* **Input material**
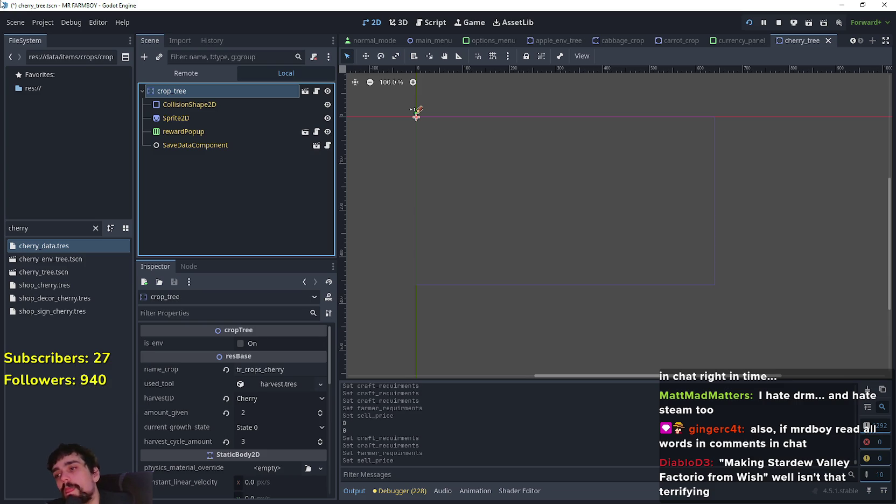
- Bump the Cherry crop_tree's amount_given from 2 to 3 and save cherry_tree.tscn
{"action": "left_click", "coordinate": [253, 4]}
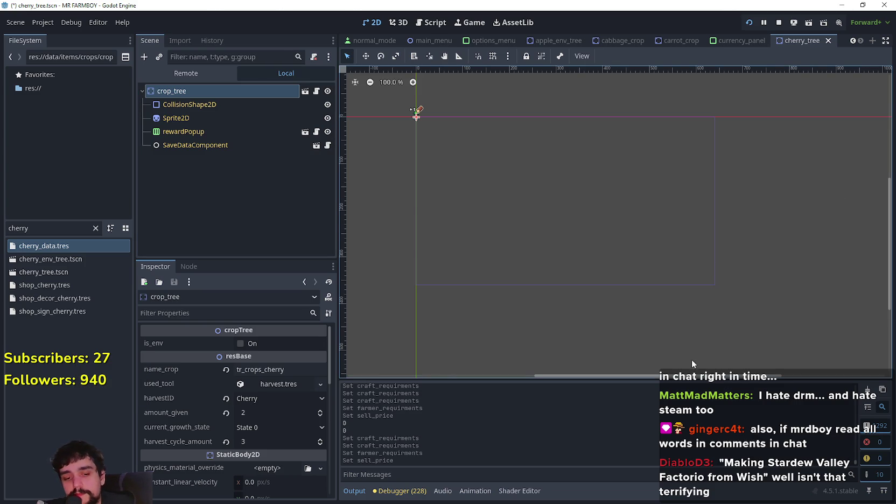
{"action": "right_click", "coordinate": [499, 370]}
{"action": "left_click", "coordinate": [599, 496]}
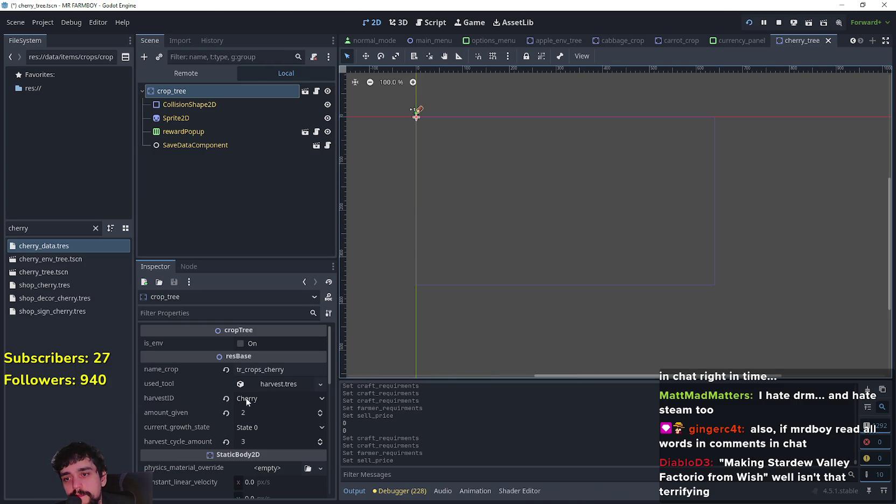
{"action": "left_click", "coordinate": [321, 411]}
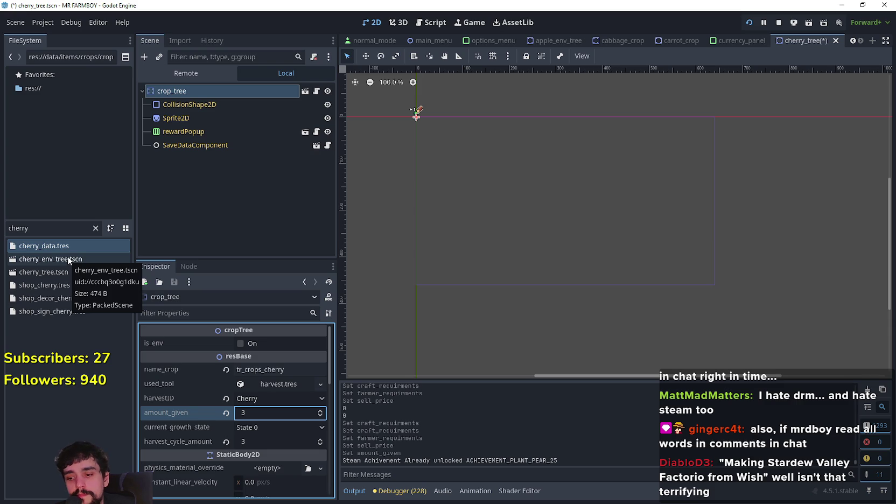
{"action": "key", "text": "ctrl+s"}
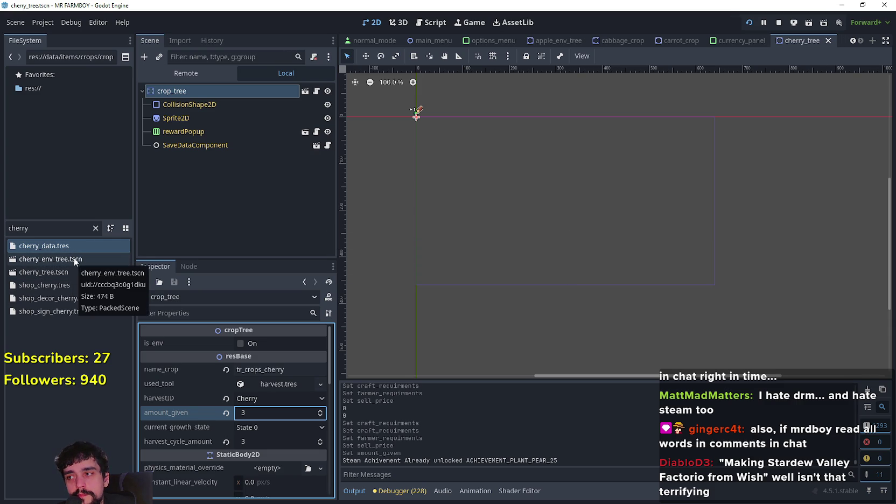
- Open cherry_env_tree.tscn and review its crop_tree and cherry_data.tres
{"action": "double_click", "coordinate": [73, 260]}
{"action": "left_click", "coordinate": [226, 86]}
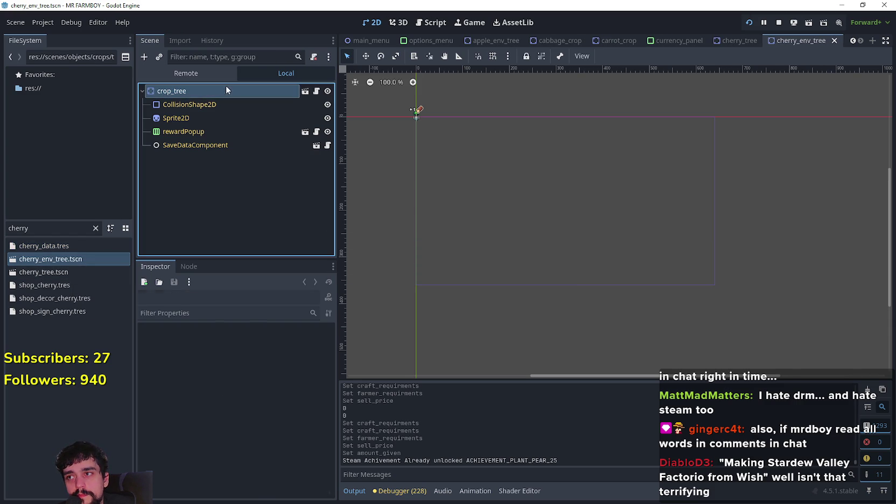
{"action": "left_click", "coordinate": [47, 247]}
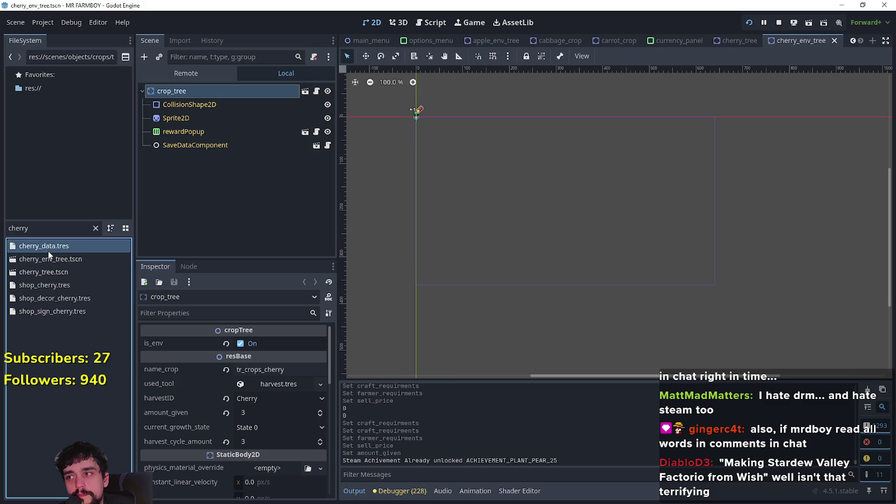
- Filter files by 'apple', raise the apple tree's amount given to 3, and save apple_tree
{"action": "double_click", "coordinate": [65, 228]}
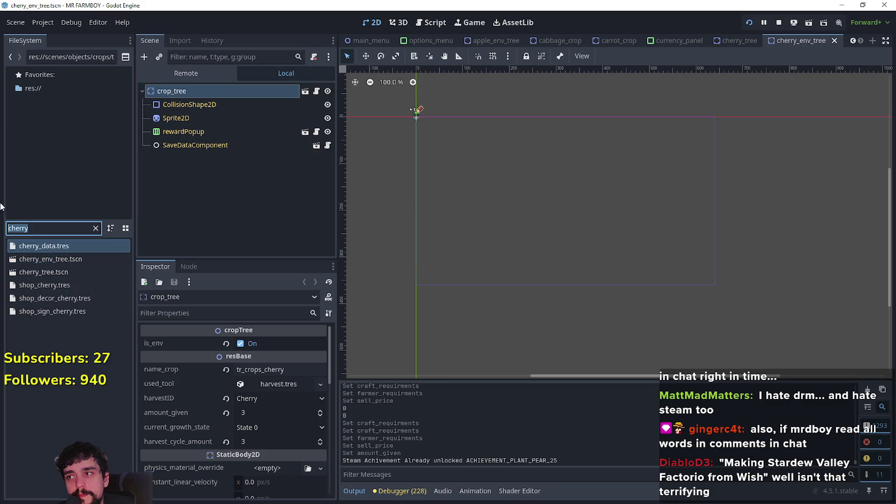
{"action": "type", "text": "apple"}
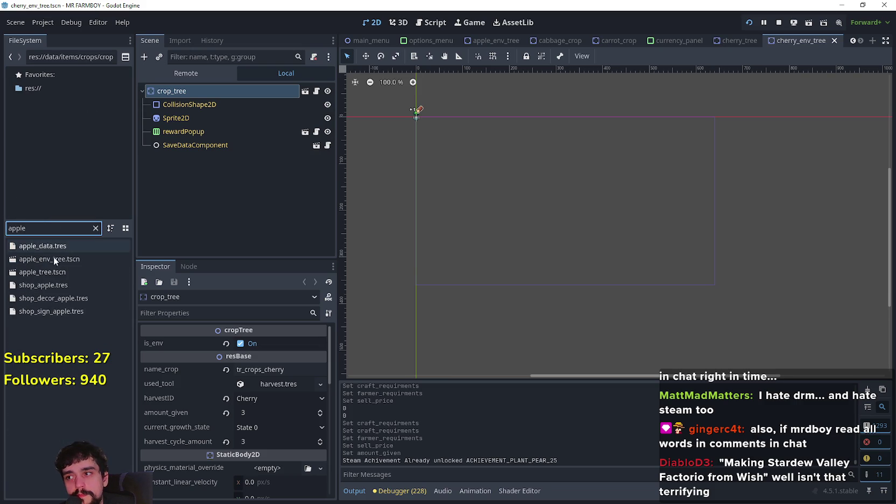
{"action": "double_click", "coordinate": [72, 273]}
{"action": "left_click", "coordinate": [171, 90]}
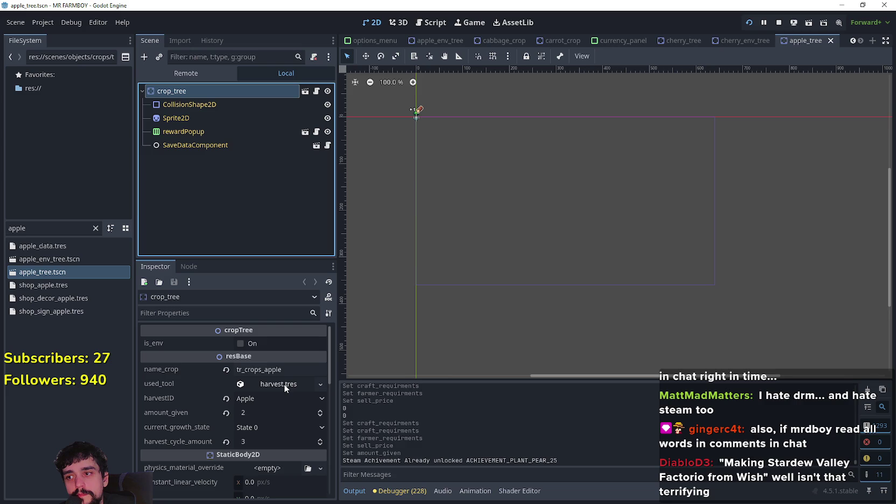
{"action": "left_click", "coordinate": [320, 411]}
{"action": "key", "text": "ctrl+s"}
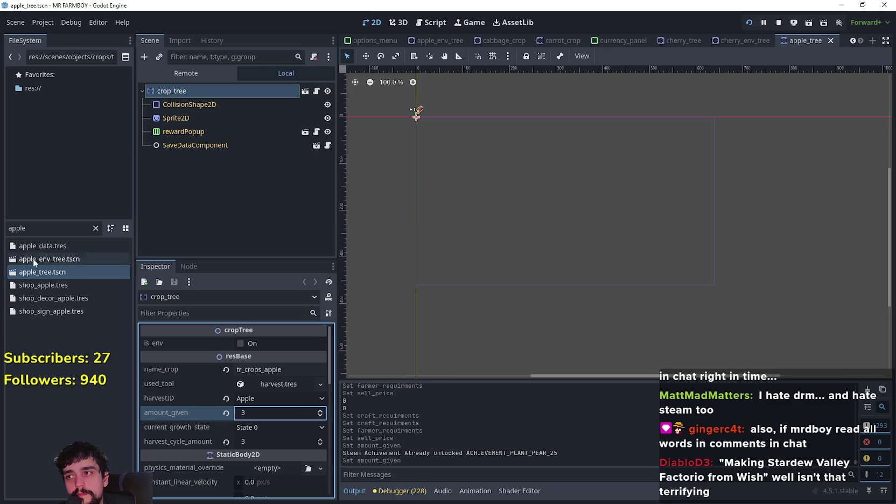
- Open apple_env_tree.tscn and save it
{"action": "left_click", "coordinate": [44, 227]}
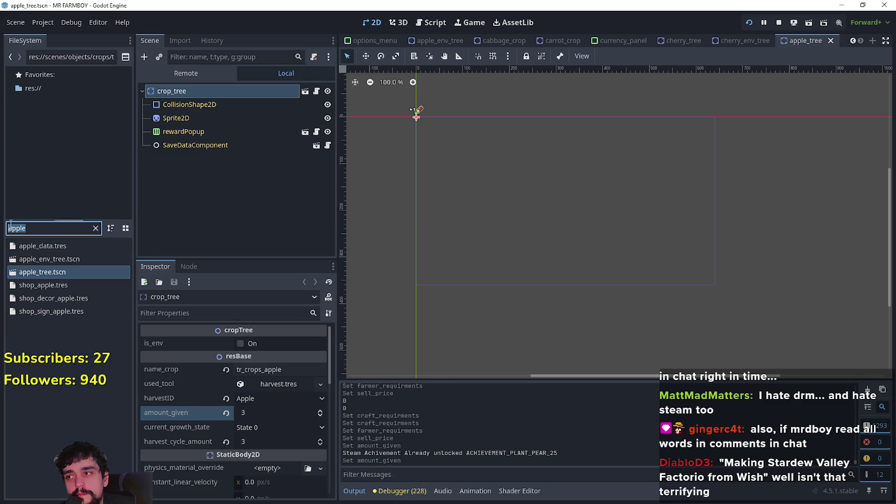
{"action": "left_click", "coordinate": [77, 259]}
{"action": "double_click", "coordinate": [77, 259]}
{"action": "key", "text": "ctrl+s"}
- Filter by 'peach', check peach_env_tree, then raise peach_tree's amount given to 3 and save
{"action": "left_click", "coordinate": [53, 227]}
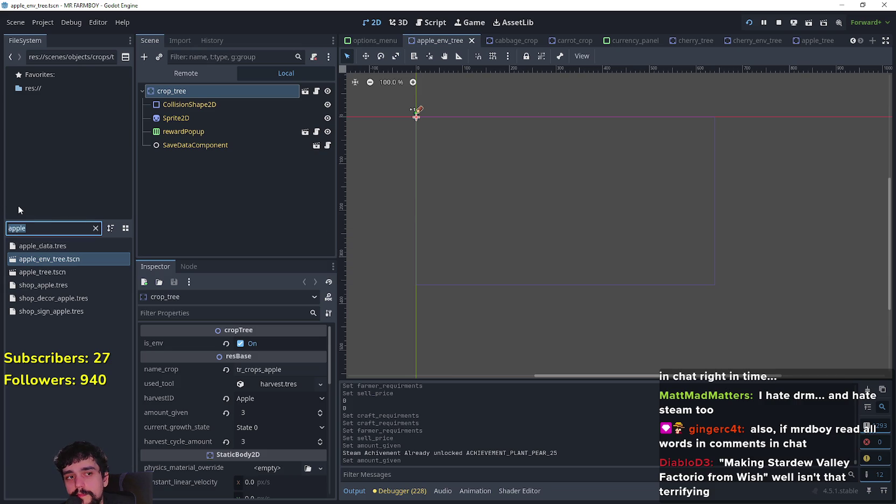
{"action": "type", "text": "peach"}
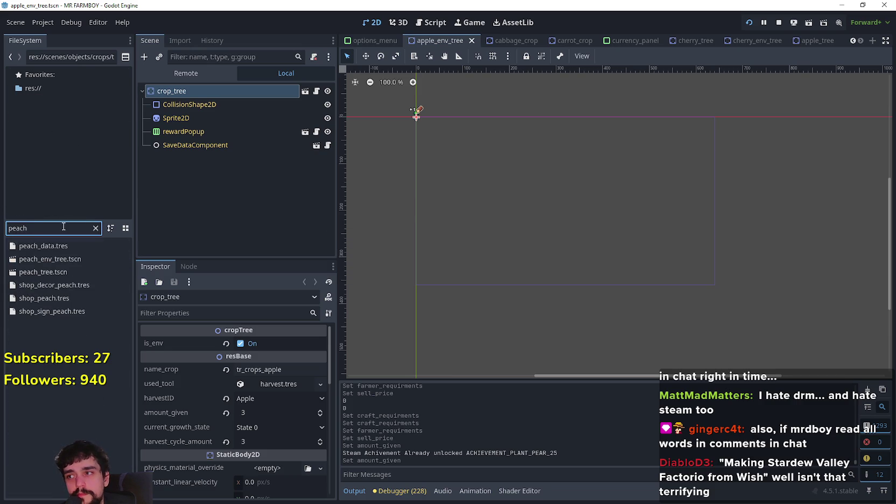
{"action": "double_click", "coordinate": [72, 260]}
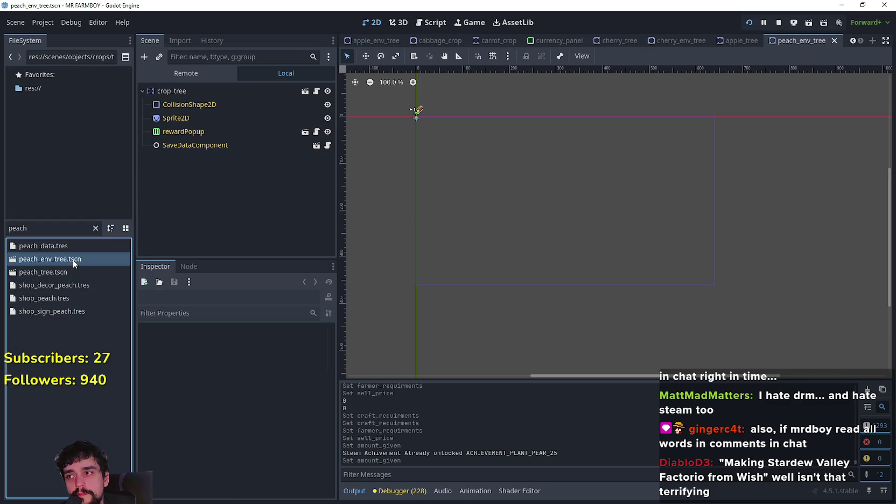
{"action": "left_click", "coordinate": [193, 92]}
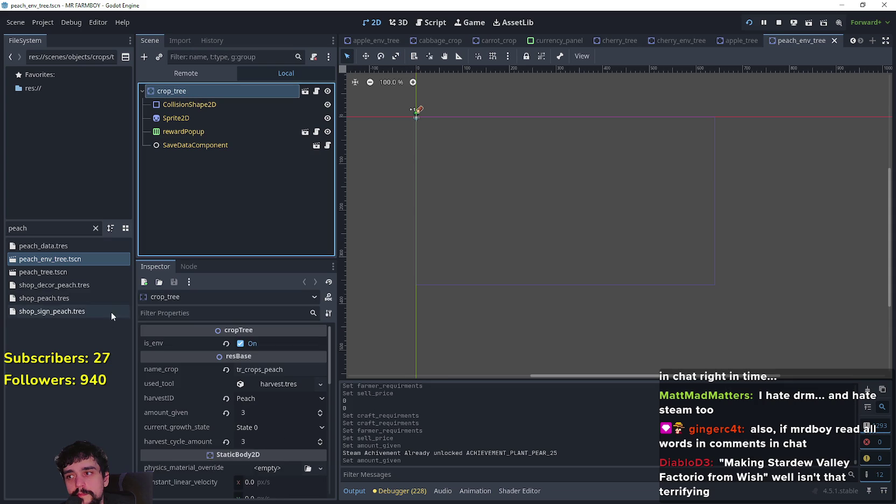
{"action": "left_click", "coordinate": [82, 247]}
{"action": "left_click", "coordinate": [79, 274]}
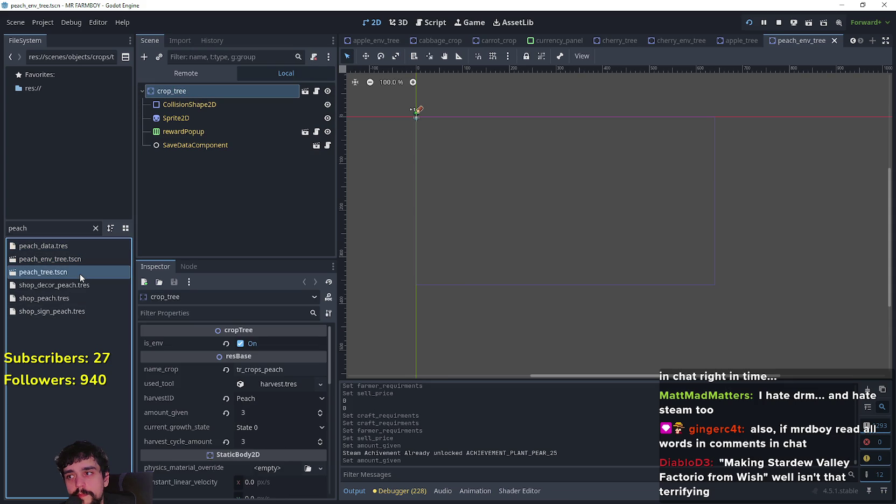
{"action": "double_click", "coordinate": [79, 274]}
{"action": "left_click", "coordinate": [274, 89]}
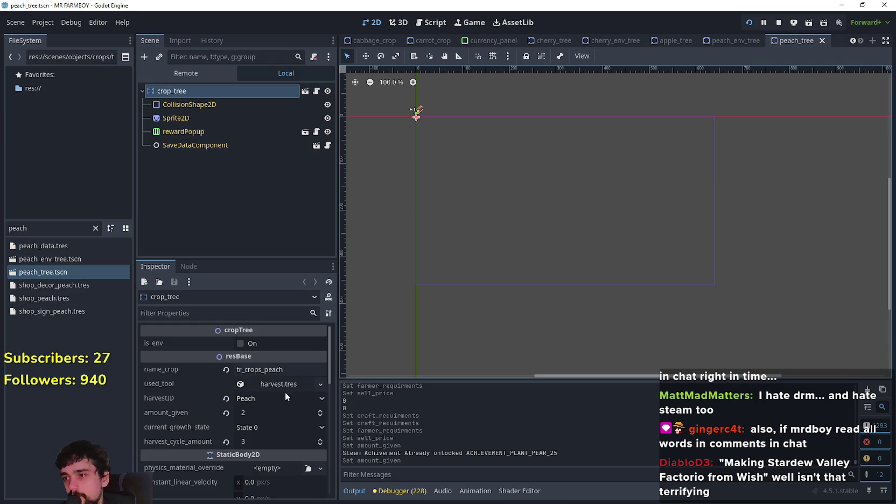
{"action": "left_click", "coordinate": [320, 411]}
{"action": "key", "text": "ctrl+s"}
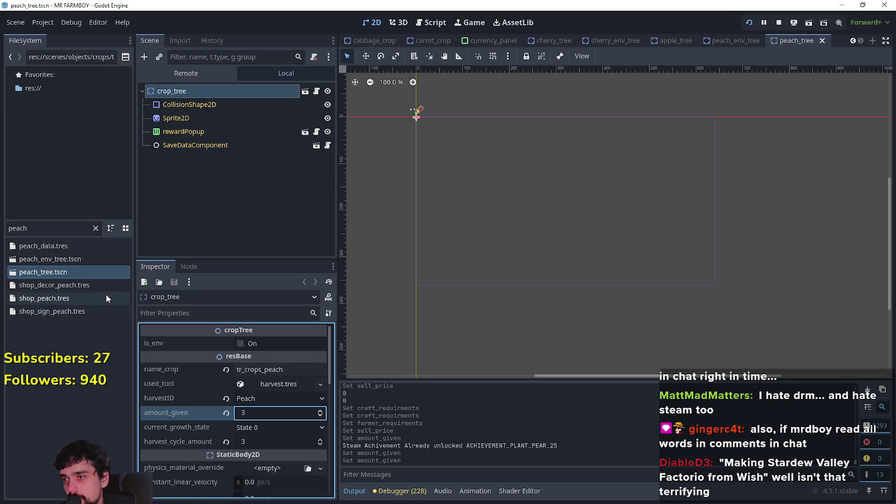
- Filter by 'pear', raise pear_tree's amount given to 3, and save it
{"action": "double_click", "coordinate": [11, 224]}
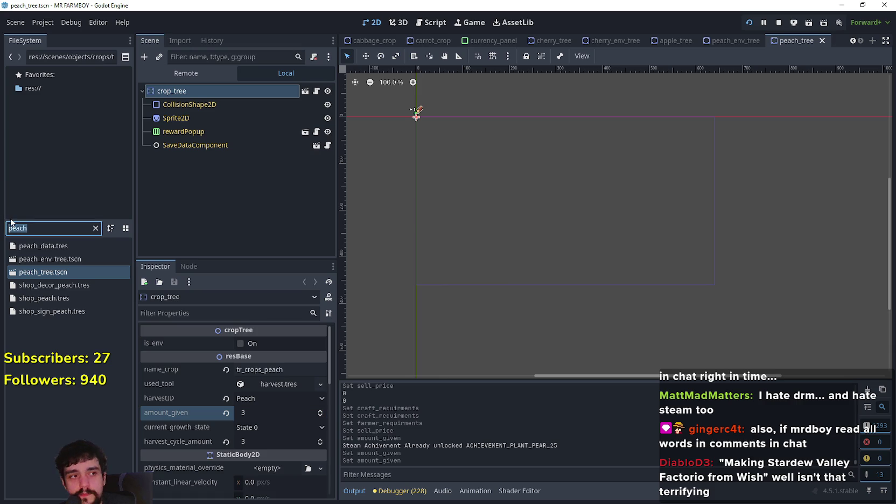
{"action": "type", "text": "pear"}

* **To do**
Reproduce the data above exactly, leaving out any picture in it.

* **Answer area**
- Bump the Cherry crop_tree's amount_given from 2 to 3 and save cherry_tree.tscn
{"action": "left_click", "coordinate": [253, 4]}
{"action": "right_click", "coordinate": [499, 370]}
{"action": "left_click", "coordinate": [599, 496]}
{"action": "left_click", "coordinate": [321, 411]}
{"action": "key", "text": "ctrl+s"}
- Open cherry_env_tree.tscn and review its crop_tree and cherry_data.tres
{"action": "double_click", "coordinate": [73, 260]}
{"action": "left_click", "coordinate": [226, 86]}
{"action": "left_click", "coordinate": [47, 247]}
- Filter files by 'apple', raise the apple tree's amount given to 3, and save apple_tree
{"action": "double_click", "coordinate": [65, 228]}
{"action": "type", "text": "apple"}
{"action": "double_click", "coordinate": [72, 273]}
{"action": "left_click", "coordinate": [171, 90]}
{"action": "left_click", "coordinate": [320, 411]}
{"action": "key", "text": "ctrl+s"}
- Open apple_env_tree.tscn and save it
{"action": "left_click", "coordinate": [44, 227]}
{"action": "left_click", "coordinate": [77, 259]}
{"action": "double_click", "coordinate": [77, 259]}
{"action": "key", "text": "ctrl+s"}
- Filter by 'peach', check peach_env_tree, then raise peach_tree's amount given to 3 and save
{"action": "left_click", "coordinate": [53, 227]}
{"action": "type", "text": "peach"}
{"action": "double_click", "coordinate": [72, 260]}
{"action": "left_click", "coordinate": [193, 92]}
{"action": "left_click", "coordinate": [82, 247]}
{"action": "left_click", "coordinate": [79, 274]}
{"action": "double_click", "coordinate": [79, 274]}
{"action": "left_click", "coordinate": [274, 89]}
{"action": "left_click", "coordinate": [320, 411]}
{"action": "key", "text": "ctrl+s"}
- Filter by 'pear', raise pear_tree's amount given to 3, and save it
{"action": "double_click", "coordinate": [11, 224]}
{"action": "type", "text": "pear"}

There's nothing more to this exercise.